In a fascinating, funny, sometimes searing memoir, retired Episcopal priest Francis X. Walter shares his journey from the days of the Great Depression in Mobile, Alabama, across decades of Deep South segregation, and into the interracial struggles for racial justice and freedom in Alabama.
The founder of the Selma Inter-religious Project, Walter’s story includes growing up in multi-ethnic, segregated Mobile and learning life lessons at theology schools in Sewanee and New York. Those disparate educations are described as prelude to his years as an Episcopal priest navigating how to serve white parishes in Alabama while challenging the racism that most congregants believed was a God-given right.

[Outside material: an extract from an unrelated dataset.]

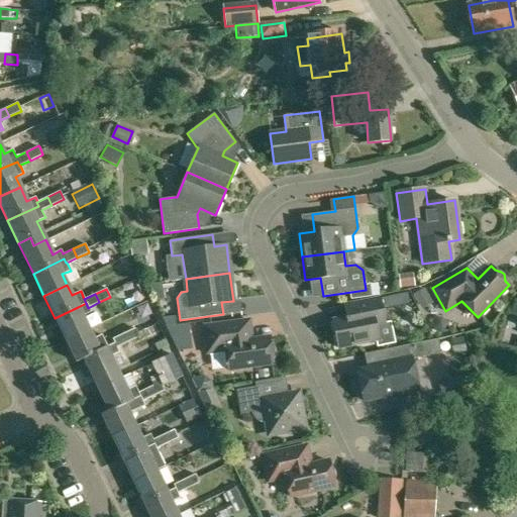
[(338,347),(378,339),(377,331),(381,325),(385,324),(380,298),(344,305),(347,317),(332,320),(338,347)]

After a tragic murder of a fellow priest shortly after the Selma to Montgomery March in 1965, Walter moves from pastoring to segregationists to agitating against them as he becomes a committed supporter of the struggles for civil rights and racial justice in George Wallace’s Alabama.
A Race Memoir is a personal chronicle of some of Alabama’s local civil rights struggles and of the memoirist’s own struggles with faith and fault. While recounting the people and communities he joined in fighting against the white South’s racial order in rural Alabama, Walter candidly shares his own questions, dilemmas, and perceptions of his own shortcomings. His is an engaging portrait of momentous times and of himself as both conflicted priest and crusading white Southerner.